------ Text provided
Sheikh Rehana Siddiq (born 13 September 1955) is a Bangladesh Awami League politician. She is the younger sister of Prime Minister Sheikh Hasina and the daughter of the Father of the Nation Bangabandhu Sheikh Mujibur Rahman. She is also the mother of Tulip Siddiq, who is a British Labour Party politician and elected Member of Parliament (MP) for the Hampstead and Kilburn constituency.

Early life 
Sheikh Rehana was born to Sheikh Mujibur Rahman, the first president of Bangladesh, and Sheikh Fazilatunnesa Mujib. She was placed under house arrest in Dhanmondi along with her family by the Pakistan Army during Bangladesh Liberation War. She was in West Germany with her elder sister Sheikh Hasina when her family was assassinated in a military coup by the Bangladesh Army.
------------
*Task 1*:
Answer these from the text about Sheikh Rehana:
(a) On what date was she born?
(b) Who is her elder sister?
(c) In which country was she when her family was assassinated?
------ Records supplied
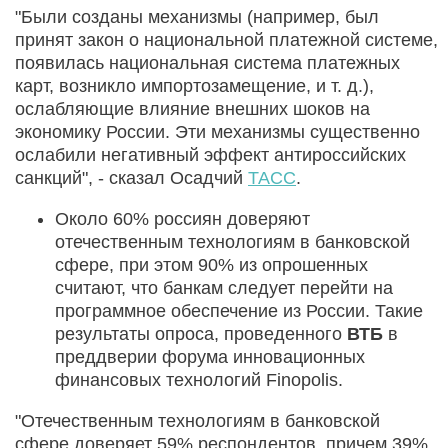
"Были созданы механизмы (например, был
принят закон о национальной платежной системе,
появилась национальная система платежных
карт, возникло импортозамещение, и т. д.),
ослабляющие влияние внешних шоков на
экономику России. Эти механизмы существенно
ослабили негативный эффект антироссийских
санкций", - сказал Осадчий
ТАСС
.
Около 60% россиян доверяют
отечественным технологиям в банковской
сфере, при этом 90% из опрошенных
считают, что банкам следует перейти на
программное обеспечение из России. Такие
результаты опроса, проведенного
ВТБ
в
преддверии форума инновационных
финансовых технологий Finopolis.
"Отечественным технологиям в банковской
сфере доверяет 59% респондентов, причем 39%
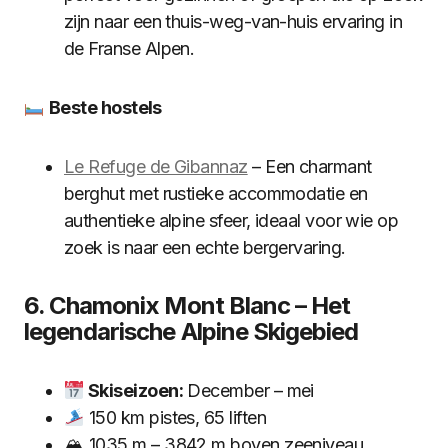
zijn naar een thuis-weg-van-huis ervaring in
de Franse Alpen.
Beste hostels
Le Refuge de Gibannaz
– Een charmant
berghut met rustieke accommodatie en
authentieke alpine sfeer, ideaal voor wie op
zoek is naar een echte bergervaring.
6. Chamonix Mont Blanc – Het
legendarische Alpine Skigebied
Skiseizoen:
December – mei
150 km pistes, 65 liften
🏔 1035 m – 3842 m boven zeeniveau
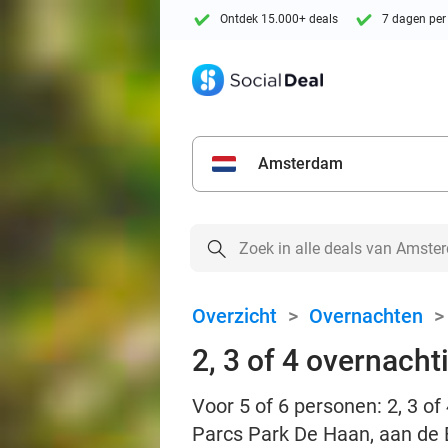
Ontdek 15.000+ deals
7 dagen per
Amsterdam
Overzicht
>
Overnachten
2, 3 of 4 overnacht
Voor 5 of 6 personen: 2, 3 o
Parcs Park De Haan, aan de 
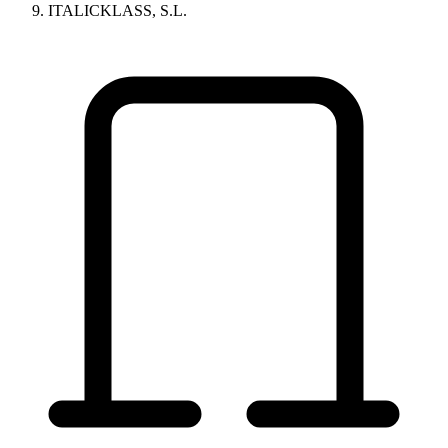
ITALICKLASS, S.L.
------------
*Task 2*: In the rows, from the line with "zijn naar een thuis-weg-van-huis ervaring in" to the line with "6. Chamonix Mont Blanc – Het", replace "berghut" with "chalet". Give back only those lines, with everything else unchanged.

*Expected output 1*:
(a) 13 September 1955
(b) Sheikh Hasina
(c) West Germany

*Expected output 2*:
zijn naar een thuis-weg-van-huis ervaring in
de Franse Alpen.
Beste hostels
Le Refuge de Gibannaz
– Een charmant
chalet met rustieke accommodatie en
authentieke alpine sfeer, ideaal voor wie op
zoek is naar een echte bergervaring.
6. Chamonix Mont Blanc – Het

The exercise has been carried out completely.